Instructions for the task —
Quote the lines below exactly, from the one that holds "X-32000000Y-18000000D01*" through the final line of the records, and only those.

#### Input material

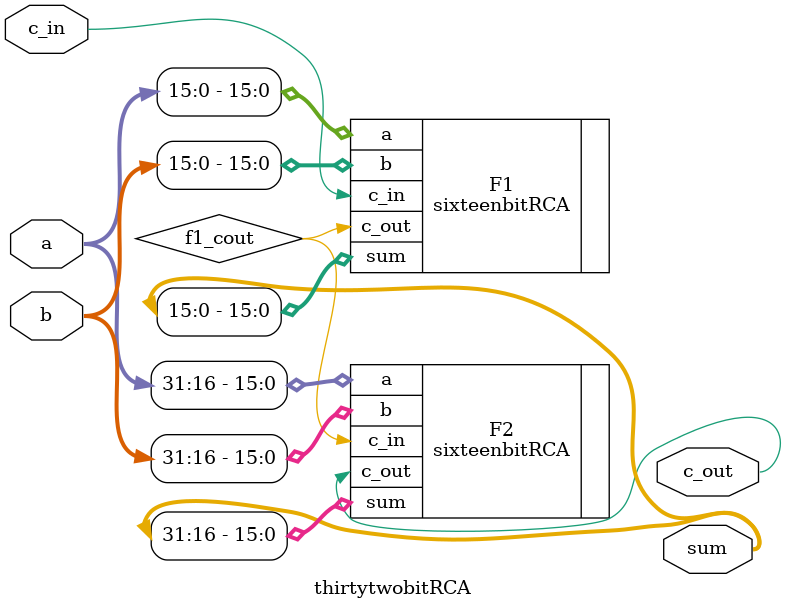
<source format=v>
`timescale 1ns / 1ps


module thirtytwobitRCA(
    output c_out,
    output [31:0] sum,
    input [31:0] a,
    input [31:0] b,
    input c_in
    );
    
     wire f1_cout; 
    
    sixteenbitRCA F1(.c_out(f1_cout), .sum(sum[15:0]), .a(a[15:0]), .b(b[15:0]), .c_in(c_in)); 
    sixteenbitRCA F2(.c_out(c_out), .sum(sum[31:16]), .a(a[31:16]), .b(b[31:16]), .c_in(f1_cout)); 
    
endmodule

</source>
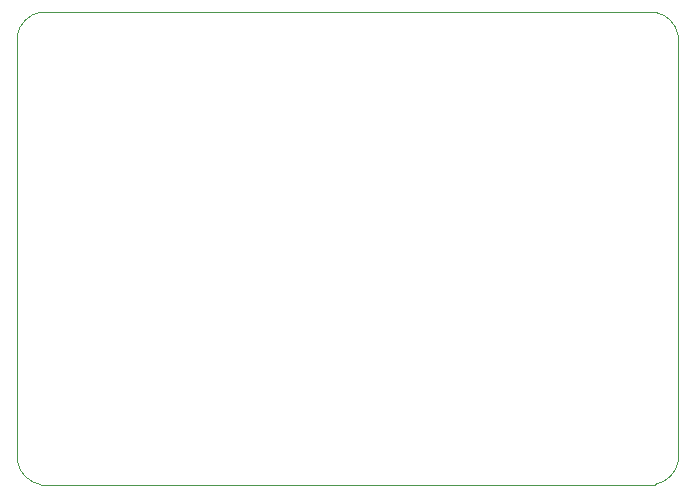
<source format=gm1>
G04 #@! TF.GenerationSoftware,KiCad,Pcbnew,6.0.6-3a73a75311~116~ubuntu20.04.1*
G04 #@! TF.CreationDate,2022-07-12T00:27:28+03:00*
G04 #@! TF.ProjectId,weather_station_village,77656174-6865-4725-9f73-746174696f6e,rev?*
G04 #@! TF.SameCoordinates,Original*
G04 #@! TF.FileFunction,Profile,NP*
%FSLAX46Y46*%
G04 Gerber Fmt 4.6, Leading zero omitted, Abs format (unit mm)*
G04 Created by KiCad (PCBNEW 6.0.6-3a73a75311~116~ubuntu20.04.1) date 2022-07-12 00:27:28*
%MOMM*%
%LPD*%
G01*
G04 APERTURE LIST*
G04 #@! TA.AperFunction,Profile*
%ADD10C,0.100000*%
G04 #@! TD*
G04 APERTURE END LIST*
D10*
X21999999Y-19999995D02*
G75*
G03*
X23984692Y-17975000I-453649J2429715D01*
G01*
X-32000000Y18000000D02*
X-32000000Y-18000000D01*
X23984680Y17999998D02*
G75*
G03*
X22000000Y20000000I-2420480J-417198D01*
G01*
X-30000000Y20000000D02*
X22000000Y20000000D01*
X-32000000Y-18000000D02*
G75*
G03*
X-30000000Y-20000000I2428147J428147D01*
G01*
X23984693Y18000000D02*
X23984693Y-17975000D01*
X-30000000Y-20000000D02*
X22000000Y-20000000D01*
X-30000000Y20000000D02*
G75*
G03*
X-32000000Y18000000I428152J-2428152D01*
G01*
M02*

</source>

########

Result for this task —
X-32000000Y-18000000D01*
X23984680Y17999998D02*
G75*
G03*
X22000000Y20000000I-2420480J-417198D01*
G01*
X-30000000Y20000000D02*
X22000000Y20000000D01*
X-32000000Y-18000000D02*
G75*
G03*
X-30000000Y-20000000I2428147J428147D01*
G01*
X23984693Y18000000D02*
X23984693Y-17975000D01*
X-30000000Y-20000000D02*
X22000000Y-20000000D01*
X-30000000Y20000000D02*
G75*
G03*
X-32000000Y18000000I428152J-2428152D01*
G01*
M02*

</source>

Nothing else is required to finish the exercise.